The following is a guest post by Anna Weese-Grubb, who served as a fall 2021 remote intern transcribing and researching documents in the Herencia: Centuries of Spanish Legal Documents crowdsourcing campaign at the Law Library of Congress. Special thanks to Francisco Macías for translation and analysis assistance.
During my time on the Herencia campaign, I’ve seen several documents outlining the relationship of the Catholic Church and the law. There are documents ranging from monastery foundations to Church privileges in Spanish society. However, few were so striking as the debates over jurisdiction. In particular, the July 17, 1862, document concerning the village of Ripoll and who exerts jurisdiction over it stands out among the rest. This document focuses on the Monastery of Santa Maria de Ripoll and the “Fiscal Procurator of the Public Office of the Princedom of Catalonia” to determine whether or not Ripoll owes fealty to the king of Spain or the abbot.
Sitting in Catalonia, bordering the south of France, Ripoll sits remotely from the Crown, without the constant attention from Crown authorities enjoyed by the closer monasteries and their associated villages. Built in 879, the monastery functioned as a place of protection and a population center for the village. Under the Benedictine monastery, the village had access to the Church’s authority and, by extension, the protection of the stone walls of the monastery itself. However, the village ran into a particular degree of conflict in 1862. Spain’s monarch was Queen Isabella II, who took over after the Carlist War and reigned throughout extreme political turmoil.
The Carlists ruled towards the French border, controlling provinces such as Navarre. Navarre has a history of independence, traditionally laying outside of the Castilian royal family’s grasp; it was integrated into the kingdom late in 1512. Ripoll bears a similar history, complete with the Carlist emphasis on the traditional Catholic order and ecclesiastical authority. Under this context, the document becomes the battleground between Carlist principles and the authority of Isabella’s reign. It is also worth noting that Isabella’s control over the country waned shortly after; she was forced to abdicate the throne and thus admit defeat in the wake of her Carlist foes.
Following this conflict, it becomes easy to see why this case received its immortality in the collection; the very first page of the record asserts how the monastery ought to enjoy its full sovereignty over the village:
se procurarà manifestar, y establecer, la solidèz de justicia, que contra su Villa asiste al muy Ilustre Abad, y Monasterio de Ripoll en el infalible dominio, y total jurisdicción alta, baxa, mero, y mixto imperio de dicha Villa de Ripoll
measures will be taken to manifest and establish the soundness of justice that enables the very illustrious abbot and the Monastery of Ripoll in the absolute power, and total jurisdiction, high, low, mere, and mixed rule over said Villa de Ripoll.

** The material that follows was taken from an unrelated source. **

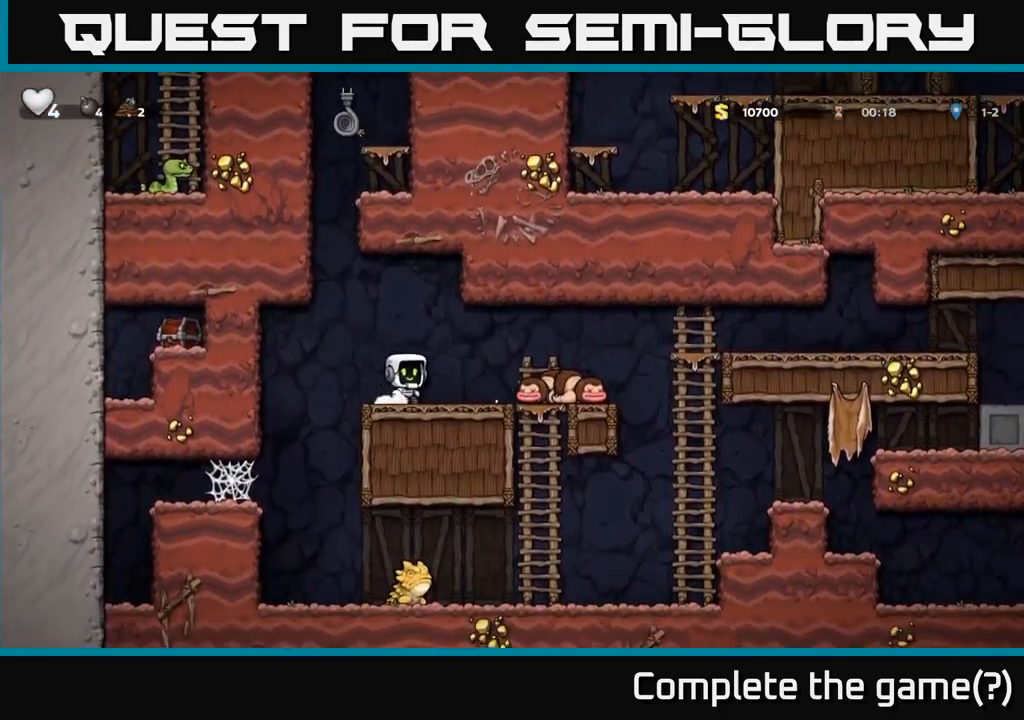
{"dt_ms": 500, "buttons": ["A"], "events": [[400, "A", "down"]]}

Note the careful wording of the initial statement. The abbot and the monastery enjoy this jurisdiction because the village assists the monks in their domain. That claim to the village is “infallible” because the Church is incapable of erring on the subject; historical control trumps the attempts to bring the village and abbey into the monarchy’s grasp. The monastery enjoys certain privileges such as neutrality in interregional conflict and the surrounding lands for self-sufficiency. It is a piece of the monastery to that extent, where they farm and sell their goods in the marketplace, therefore requiring the abbot’s attention in the same way the novices of his order do. This echoes the Carlist sentiment of traditional Catholic authority, as the author enumerates how the monastery therefore enjoys the jurisdiction from the low, petty instances to the higher-stakes cases, from the purest levels to the most mixed ones. The crown argues that the monastery must forfeit these historic claims in a direct attack on the traditionalist, Carlist principles in favor of Isabella’s moderate reforms. The symbiotic relationship between the village and the monks asserts that it is common sense for the abbot to thus assume the authority, for that protection is how the Church gives back.